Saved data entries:
..........
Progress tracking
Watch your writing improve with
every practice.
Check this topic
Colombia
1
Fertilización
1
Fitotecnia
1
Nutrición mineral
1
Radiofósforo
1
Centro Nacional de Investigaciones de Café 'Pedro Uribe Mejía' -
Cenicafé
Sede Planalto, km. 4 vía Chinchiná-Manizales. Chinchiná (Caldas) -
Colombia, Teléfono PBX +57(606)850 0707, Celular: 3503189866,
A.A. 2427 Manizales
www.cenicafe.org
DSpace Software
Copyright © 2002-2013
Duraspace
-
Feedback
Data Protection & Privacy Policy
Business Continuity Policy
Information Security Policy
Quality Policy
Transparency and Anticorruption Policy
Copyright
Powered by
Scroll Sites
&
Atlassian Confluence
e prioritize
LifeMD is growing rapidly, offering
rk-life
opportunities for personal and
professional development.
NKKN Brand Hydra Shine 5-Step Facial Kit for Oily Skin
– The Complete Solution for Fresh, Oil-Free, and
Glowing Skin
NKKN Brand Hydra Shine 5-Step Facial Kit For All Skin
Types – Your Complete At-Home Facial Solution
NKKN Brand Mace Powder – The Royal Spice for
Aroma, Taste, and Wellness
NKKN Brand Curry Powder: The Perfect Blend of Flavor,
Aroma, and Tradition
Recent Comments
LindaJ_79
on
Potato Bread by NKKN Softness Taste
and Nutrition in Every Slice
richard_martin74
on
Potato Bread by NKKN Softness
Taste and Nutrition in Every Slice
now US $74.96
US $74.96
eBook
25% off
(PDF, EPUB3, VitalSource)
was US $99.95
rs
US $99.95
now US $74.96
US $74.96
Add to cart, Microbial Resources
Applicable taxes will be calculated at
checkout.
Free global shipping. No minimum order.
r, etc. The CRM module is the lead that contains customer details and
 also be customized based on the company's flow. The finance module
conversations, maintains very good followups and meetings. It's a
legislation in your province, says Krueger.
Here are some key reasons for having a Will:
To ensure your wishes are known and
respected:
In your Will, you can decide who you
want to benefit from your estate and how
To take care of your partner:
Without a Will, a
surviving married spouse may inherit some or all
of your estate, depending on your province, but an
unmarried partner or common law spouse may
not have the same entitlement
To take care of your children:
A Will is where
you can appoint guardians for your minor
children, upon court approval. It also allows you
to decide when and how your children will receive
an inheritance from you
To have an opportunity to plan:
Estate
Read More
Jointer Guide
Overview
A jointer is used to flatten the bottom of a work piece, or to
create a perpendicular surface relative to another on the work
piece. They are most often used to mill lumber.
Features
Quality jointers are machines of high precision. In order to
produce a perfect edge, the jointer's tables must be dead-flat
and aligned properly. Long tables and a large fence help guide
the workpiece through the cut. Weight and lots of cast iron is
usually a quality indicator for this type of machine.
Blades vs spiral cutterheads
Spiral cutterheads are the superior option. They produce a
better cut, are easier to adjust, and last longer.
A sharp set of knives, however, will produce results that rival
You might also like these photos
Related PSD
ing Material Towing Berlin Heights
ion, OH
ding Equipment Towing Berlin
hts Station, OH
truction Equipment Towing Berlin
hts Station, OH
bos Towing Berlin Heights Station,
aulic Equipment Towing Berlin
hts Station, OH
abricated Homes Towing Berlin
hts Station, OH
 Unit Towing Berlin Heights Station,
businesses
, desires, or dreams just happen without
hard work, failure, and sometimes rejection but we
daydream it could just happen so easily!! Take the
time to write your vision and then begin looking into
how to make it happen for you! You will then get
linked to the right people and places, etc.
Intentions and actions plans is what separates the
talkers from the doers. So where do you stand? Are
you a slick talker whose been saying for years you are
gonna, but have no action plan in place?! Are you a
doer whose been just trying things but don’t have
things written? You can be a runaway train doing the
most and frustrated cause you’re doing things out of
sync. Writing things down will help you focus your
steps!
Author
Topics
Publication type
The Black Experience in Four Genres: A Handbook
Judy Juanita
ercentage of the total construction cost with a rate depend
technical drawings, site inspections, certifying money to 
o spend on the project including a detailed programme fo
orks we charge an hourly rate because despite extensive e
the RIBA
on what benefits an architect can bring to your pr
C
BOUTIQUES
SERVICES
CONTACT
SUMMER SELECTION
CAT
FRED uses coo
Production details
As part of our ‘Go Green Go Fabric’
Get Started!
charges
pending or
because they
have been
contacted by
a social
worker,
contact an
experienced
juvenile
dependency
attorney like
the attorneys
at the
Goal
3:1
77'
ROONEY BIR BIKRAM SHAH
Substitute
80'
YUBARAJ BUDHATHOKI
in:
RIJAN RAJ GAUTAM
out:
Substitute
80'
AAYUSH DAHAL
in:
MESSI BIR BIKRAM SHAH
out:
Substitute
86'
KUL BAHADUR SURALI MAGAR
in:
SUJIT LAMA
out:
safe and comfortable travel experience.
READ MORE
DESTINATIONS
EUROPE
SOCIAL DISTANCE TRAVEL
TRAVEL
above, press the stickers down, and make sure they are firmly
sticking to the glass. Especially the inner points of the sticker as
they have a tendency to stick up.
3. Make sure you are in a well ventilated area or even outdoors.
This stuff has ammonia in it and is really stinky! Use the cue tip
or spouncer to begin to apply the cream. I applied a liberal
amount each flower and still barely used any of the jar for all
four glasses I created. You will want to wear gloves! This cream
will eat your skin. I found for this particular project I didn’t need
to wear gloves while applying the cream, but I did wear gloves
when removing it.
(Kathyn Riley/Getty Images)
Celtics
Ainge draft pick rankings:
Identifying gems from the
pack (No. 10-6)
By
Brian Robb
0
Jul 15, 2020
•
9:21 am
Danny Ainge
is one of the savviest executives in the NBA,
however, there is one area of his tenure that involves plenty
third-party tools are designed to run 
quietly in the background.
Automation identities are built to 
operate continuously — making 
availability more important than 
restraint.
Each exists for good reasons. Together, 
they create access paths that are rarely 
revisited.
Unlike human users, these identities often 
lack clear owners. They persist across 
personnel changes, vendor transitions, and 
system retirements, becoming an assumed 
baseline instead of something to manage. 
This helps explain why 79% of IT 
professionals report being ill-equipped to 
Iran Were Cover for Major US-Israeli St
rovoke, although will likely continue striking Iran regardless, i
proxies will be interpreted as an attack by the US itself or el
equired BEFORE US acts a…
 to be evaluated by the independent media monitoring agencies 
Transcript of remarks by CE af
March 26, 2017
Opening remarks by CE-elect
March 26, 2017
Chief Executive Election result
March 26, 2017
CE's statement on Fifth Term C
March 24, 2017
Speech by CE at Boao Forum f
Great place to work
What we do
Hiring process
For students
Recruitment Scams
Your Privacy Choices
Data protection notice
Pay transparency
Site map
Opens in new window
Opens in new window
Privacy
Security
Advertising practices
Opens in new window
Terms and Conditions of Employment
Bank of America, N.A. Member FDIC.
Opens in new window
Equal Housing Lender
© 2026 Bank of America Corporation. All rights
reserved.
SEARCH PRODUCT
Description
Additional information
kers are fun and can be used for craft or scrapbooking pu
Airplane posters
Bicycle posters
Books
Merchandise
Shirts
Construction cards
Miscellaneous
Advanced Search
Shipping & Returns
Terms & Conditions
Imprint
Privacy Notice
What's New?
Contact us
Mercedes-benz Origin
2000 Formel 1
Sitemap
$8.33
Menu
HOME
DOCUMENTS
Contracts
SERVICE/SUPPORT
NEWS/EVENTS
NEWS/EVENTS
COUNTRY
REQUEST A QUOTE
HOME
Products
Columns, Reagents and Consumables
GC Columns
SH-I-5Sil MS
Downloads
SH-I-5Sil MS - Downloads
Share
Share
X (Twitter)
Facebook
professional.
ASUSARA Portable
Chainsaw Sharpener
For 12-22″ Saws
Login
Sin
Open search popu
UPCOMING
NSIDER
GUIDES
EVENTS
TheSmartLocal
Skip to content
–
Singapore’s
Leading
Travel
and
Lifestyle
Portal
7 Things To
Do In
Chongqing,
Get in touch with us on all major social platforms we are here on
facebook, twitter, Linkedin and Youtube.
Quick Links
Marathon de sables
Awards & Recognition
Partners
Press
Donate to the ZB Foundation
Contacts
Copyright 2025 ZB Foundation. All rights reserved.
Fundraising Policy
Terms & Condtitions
..........
#### Directions for this task:
Figure out how many lines of the data hold "order", and answer with the number only.

#### Task solution:
2